Sorting the catch
French scientists have been busy sorting, analysing and distributing thousands of invertebrate and fish specimens collected between Terre Adélie and George V Land in East Antarctica.
Once the samples were entered into the MNHN databases, they were progressively sent to specialists in museums and institutions all over the world (Australia, France, Germany, USA, UK, Belgium, Chile and South Africa) where they are now being studied. The data obtained from these studies are being shared through the Marine Biodiversity Information Network of the Scientific Committee on Antarctic Research (SCAR-Marbin). This work will contribute to a substantial increase in Australian and French national collections.
The analyses of the collections are already well advanced. While molluscs, crustaceans, cnidarians and pycnogonids are still being identified, studies of some other groups are almost complete:
- All the sea squirts have been analysed, resulting in 33 species being recognised, including three new deep water species.
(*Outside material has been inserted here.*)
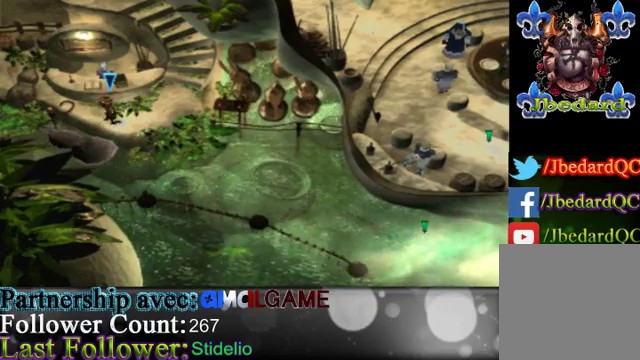
Gameplay with a controller (Xbox layout); each line is a JSON object with the inputs held at the frame after it. "events" lists button and stick changes between this image and that frame as [ms after this image, input, new state], when the widget could be followed in between. Not read: L3 R3 right_stick.
{"buttons": [], "left_stick": "up-right", "events": [[133, "left_stick", "up-right"]]}
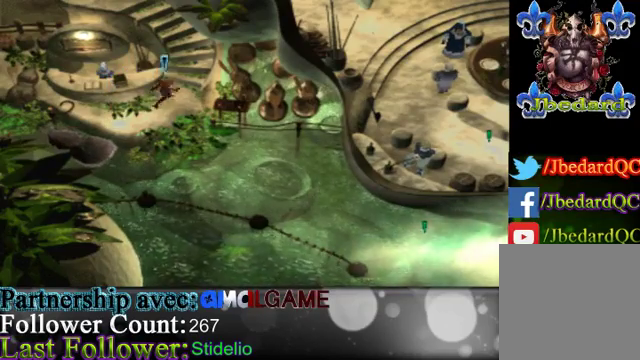
{"buttons": [], "left_stick": "up-left", "events": [[200, "left_stick", "up"], [433, "left_stick", "up-left"]]}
- All sea stars have been entered into the MNHN databases, photographed and sequenced.
- Of the more than 1000 feather star specimens collected, all have been sequenced, and five species of feather stars have been identified.
- Nineteen species of sea urchins have been identified, including two very rare, deep water ones.
- Of the 2500 teleost (bony) fishes caught, 530 have been photographed and sequenced.
- Before CEAMARC, only 21 demersal fish species had been recorded in this sector, which now incorporates 67 species, including some very rare species and a new Zoarcid (an eel-like fish).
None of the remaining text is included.